Design experiment for evaluating HTTPS by default
As part of the Collaborative ResistancE to Web Surveillance (CREWS)'s project with UCL we are going to evaluate how effective HTTPS Everywhere EASE mode is. One element of this evaluation is a usability experiment to test EASE-mode and variations on a sample of users, and assess how well it performs. This ticket tracks work on designing this experiment.
One of the most important results from the experiment will be whether the design leads users to act appropriately in response to the notification that an upgrade to HTTPS failed. However, what is the right action that a user should take? There are still HTTP-only websites and so there are legitimate reasons for a user to proceed past the warning, but how should a user make this decision?

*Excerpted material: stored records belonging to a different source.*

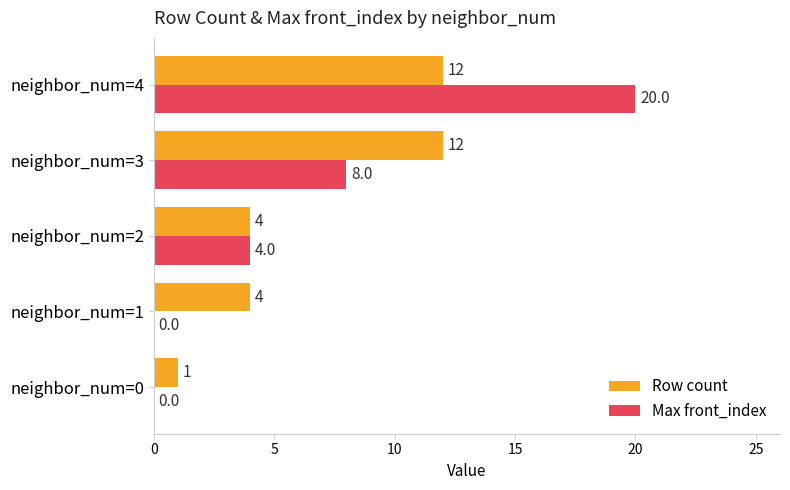

Which series changed the most between neighbor_num=3 and neighbor_num=4?

Max front_index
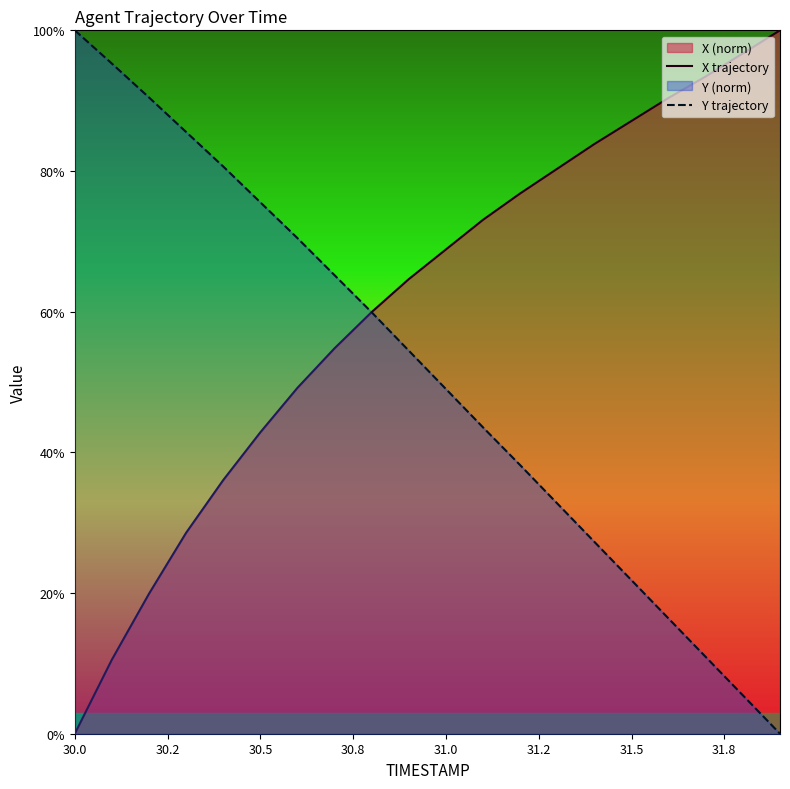

At how many categories does at least one series exceed 15?

20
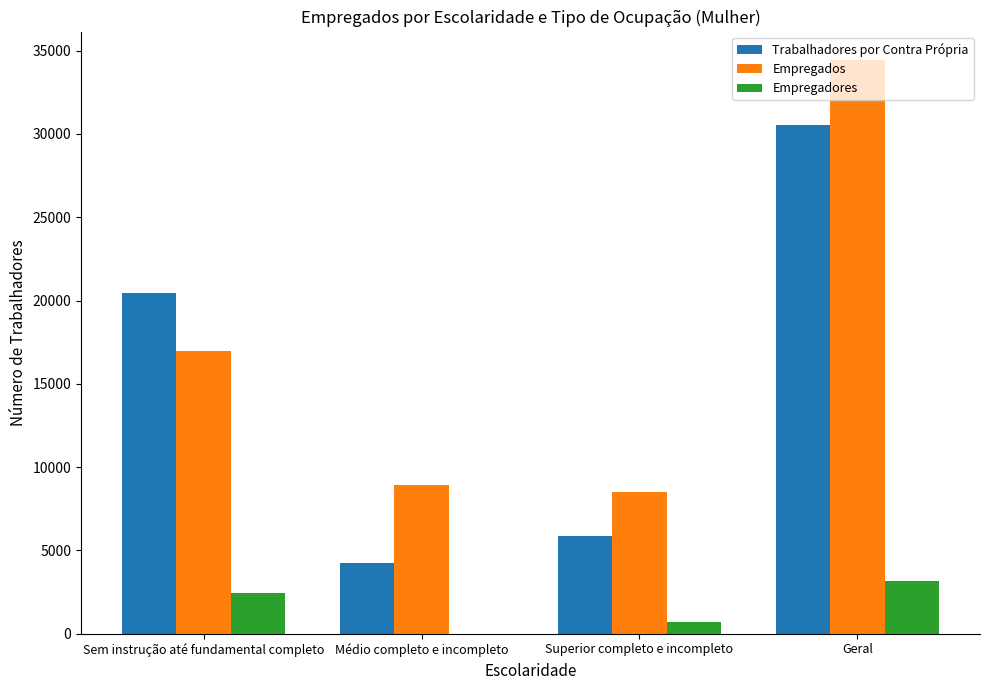

What is the average value of the Empregadores series?

1580.2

Some initial thoughts on the security of HTTP-downgrades are
- If the user has visited this website before with no warning (i.e. it previously accepted HTTPS) then a downgrade to HTTP is very suspicious
- If the website is from a large organisation they are likely to have resources to set up HTTPS therefore an HTTP downgrade is more suspicious than if it was a small organisation
Other questions could include:
- How distracting is the EASE address bar (which shows the extension URL) or is this not relevant because a production version won't do this?
- Should users act differently seeing this error message in Tor Browser vs. their usual browser vs. accessing an onion service?
What other evaluation criteria should there be for EASE mode?